Here is a snippet that glues together the two commands (you can copy it including the outer brackets, replace the variables and run it in the shell):

(
    dataset=.
    parent_commit="193d23d82b9116e5247c4ffb46f534e2e37ac7c5"
    subds_path="data/inputs/rawdata/bids"
    subds_file_path="./README.md"

    datalad -f disabled \
        foreach-dataset -d "${dataset}" --contains "${subds_path}" \
        git show "$(git rev-parse "${parent_commit}":"${subds_path}")":"${subds_file_path}" | cat
)

the datalad foreach-dataset command is really good for iterating through subdatasets – in case you have inputs from several different subdatasets.

Still, I wonder if there is a more DataLad-onic () solution for this use case?

jhpb7 · May 25, 2022, 12:15pm

Oh, that’s really wonderful! Thank you so much
I will use this for now.

I also wonder if there is a more native solution for datalad. I think what would be really helpful would be a command that shows the commit-hashes of all the input and output files of a datalad run, possibly using the commit-hash of the run as input.
I’m not sure if that’s just interesting to me, though, or if that’s really helpful to more people… any ideas anyone?

yarikoptic · May 25, 2022, 8:58pm

FWIW there is the very core command datalad status which can give you all kinds of information about the state of anything you point it to.

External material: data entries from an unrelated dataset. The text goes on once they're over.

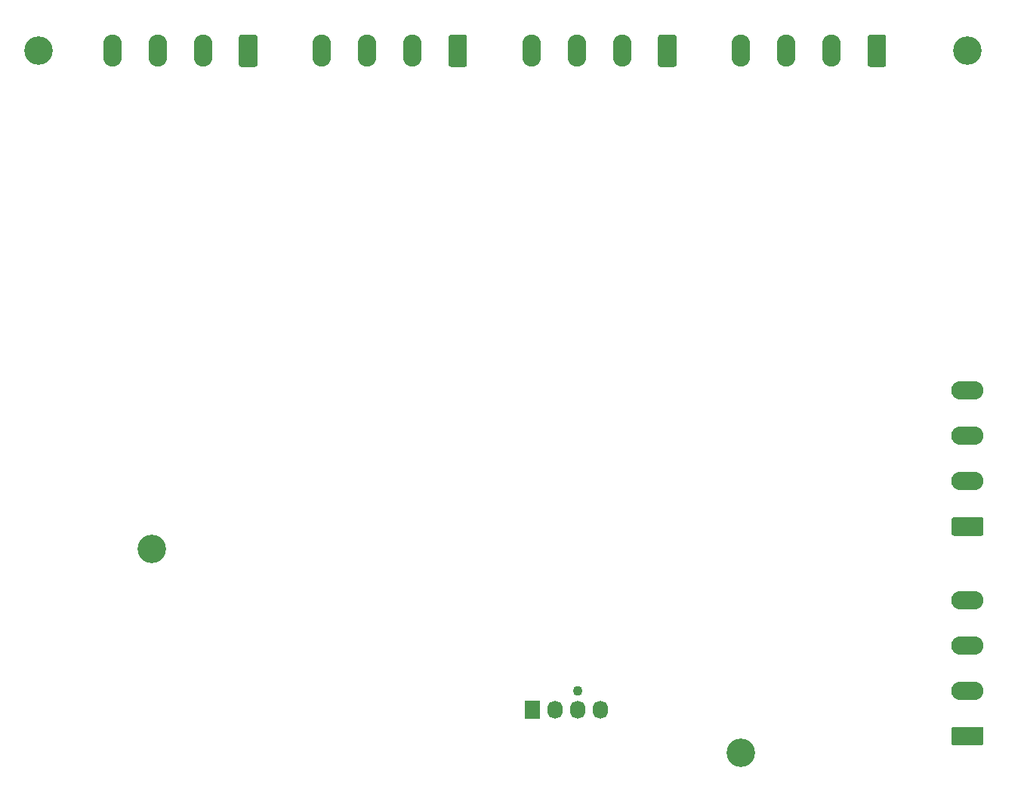
<source format=gbs>
%TF.GenerationSoftware,KiCad,Pcbnew,(5.1.9)-1*%
%TF.CreationDate,2021-04-25T15:51:04-04:00*%
%TF.ProjectId,motor_driver_prj,6d6f746f-725f-4647-9269-7665725f7072,rev?*%
%TF.SameCoordinates,Original*%
%TF.FileFunction,Soldermask,Bot*%
%TF.FilePolarity,Negative*%
%FSLAX46Y46*%
G04 Gerber Fmt 4.6, Leading zero omitted, Abs format (unit mm)*
G04 Created by KiCad (PCBNEW (5.1.9)-1) date 2021-04-25 15:51:04*
%MOMM*%
%LPD*%
G01*
G04 APERTURE LIST*
%ADD10C,3.200000*%
%ADD11R,1.730000X2.030000*%
%ADD12O,1.730000X2.030000*%
%ADD13C,1.100000*%
%ADD14O,2.080000X3.600000*%
%ADD15O,3.600000X2.080000*%
G04 APERTURE END LIST*
D10*
%TO.C,H4*%
X207010000Y-59690000D03*
%TD*%
%TO.C,H3*%
X181610000Y-138430000D03*
%TD*%
%TO.C,H2*%
X102870000Y-59690000D03*
%TD*%
%TO.C,H1*%
X115570000Y-115570000D03*
%TD*%
D11*
%TO.C,J2*%
X158242000Y-133604000D03*
D12*
X160782000Y-133604000D03*
X163322000Y-133604000D03*
X165862000Y-133604000D03*
D13*
X163322000Y-131444000D03*
%TD*%
D14*
%TO.C,J3*%
X111125000Y-59690000D03*
X116205000Y-59690000D03*
X121285000Y-59690000D03*
G36*
G01*
X127405000Y-58139999D02*
X127405000Y-61240001D01*
G75*
G02*
X127155001Y-61490000I-249999J0D01*
G01*
X125574999Y-61490000D01*
G75*
G02*
X125325000Y-61240001I0J249999D01*
G01*
X125325000Y-58139999D01*
G75*
G02*
X125574999Y-57890000I249999J0D01*
G01*
X127155001Y-57890000D01*
G75*
G02*
X127405000Y-58139999I0J-249999D01*
G01*
G37*
%TD*%
%TO.C,J4*%
X134620000Y-59690000D03*
X139700000Y-59690000D03*
X144780000Y-59690000D03*
G36*
G01*
X150900000Y-58139999D02*
X150900000Y-61240001D01*
G75*
G02*
X150650001Y-61490000I-249999J0D01*
G01*
X149069999Y-61490000D01*
G75*
G02*
X148820000Y-61240001I0J249999D01*
G01*
X148820000Y-58139999D01*
G75*
G02*
X149069999Y-57890000I249999J0D01*
G01*
X150650001Y-57890000D01*
G75*
G02*
X150900000Y-58139999I0J-249999D01*
G01*
G37*
%TD*%
%TO.C,J5*%
X158115000Y-59690000D03*
X163195000Y-59690000D03*
X168275000Y-59690000D03*
G36*
G01*
X174395000Y-58139999D02*
X174395000Y-61240001D01*
G75*
G02*
X174145001Y-61490000I-249999J0D01*
G01*
X172564999Y-61490000D01*
G75*
G02*
X172315000Y-61240001I0J249999D01*
G01*
X172315000Y-58139999D01*
G75*
G02*
X172564999Y-57890000I249999J0D01*
G01*
X174145001Y-57890000D01*
G75*
G02*
X174395000Y-58139999I0J-249999D01*
G01*
G37*
%TD*%
%TO.C,J6*%
X181610000Y-59690000D03*
X186690000Y-59690000D03*
X191770000Y-59690000D03*
G36*
G01*
X197890000Y-58139999D02*
X197890000Y-61240001D01*
G75*
G02*
X197640001Y-61490000I-249999J0D01*
G01*
X196059999Y-61490000D01*
G75*
G02*
X195810000Y-61240001I0J249999D01*
G01*
X195810000Y-58139999D01*
G75*
G02*
X196059999Y-57890000I249999J0D01*
G01*
X197640001Y-57890000D01*
G75*
G02*
X197890000Y-58139999I0J-249999D01*
G01*
G37*
%TD*%
D15*
%TO.C,J7*%
X207010000Y-97790000D03*
X207010000Y-102870000D03*
X207010000Y-107950000D03*
G36*
G01*
X208560001Y-114070000D02*
X205459999Y-114070000D01*
G75*
G02*
X205210000Y-113820001I0J249999D01*
G01*
X205210000Y-112239999D01*
G75*
G02*
X205459999Y-111990000I249999J0D01*
G01*
X208560001Y-111990000D01*
G75*
G02*
X208810000Y-112239999I0J-249999D01*
G01*
X208810000Y-113820001D01*
G75*
G02*
X208560001Y-114070000I-249999J0D01*
G01*
G37*
%TD*%
%TO.C,J8*%
X207010000Y-121285000D03*
X207010000Y-126365000D03*
X207010000Y-131445000D03*
G36*
G01*
X208560001Y-137565000D02*
X205459999Y-137565000D01*
G75*
G02*
X205210000Y-137315001I0J249999D01*
G01*
X205210000Y-135734999D01*
G75*
G02*
X205459999Y-135485000I249999J0D01*
G01*
X208560001Y-135485000D01*
G75*
G02*
X208810000Y-135734999I0J-249999D01*
G01*
X208810000Y-137315001D01*
G75*
G02*
X208560001Y-137565000I-249999J0D01*
G01*
G37*
%TD*%
M02*

</source>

Someone could marry it to datalad diff output to identify what has changed (outputs) and show that information… so-- some helper tooling is there and someone would need to make such a magical command. May be by coding a new datalad extension (see Customization and extension of functionality — DataLad 0.16.3+0.g00aff2c74.dirty documentation ).

But besides a “nice to have convenience” to "get to know gory details about the state of things involved in a run" – is there some specific use-case / demand you are trying to address?

jhpb7 · May 31, 2022, 3:10pm

I’m probably missing something, but the question seems natural to me.
Let’s assume the case where I have a dataset that consists of several sub-datasets:
Some of the subdatasets are databases that I use to create certain outputs (e.g., plots). From time to time I edit my database, for example by updating certain values.
Now, if I want to use a plot I created in a publication, I want to find out which version of the database I used to create that plot, so I need to know the answer to that thread’s question.
The only way to answer this so far is to manually check which version of subdatasets was used when creating the plot with datalad run. This seems a bit cumbersome to me, especially since datalad run already lists all input and output files, so it would probably be easy to add the origin of the inputs ((sub)dataset, commit-hash, …?).
Do you have a better way to solve this issue?

Just to be sure: I’m really new to datalad, I’m just starting to use it for my work and so the “problem” I’m describing is currently just a problem I think would come up when working with datalad.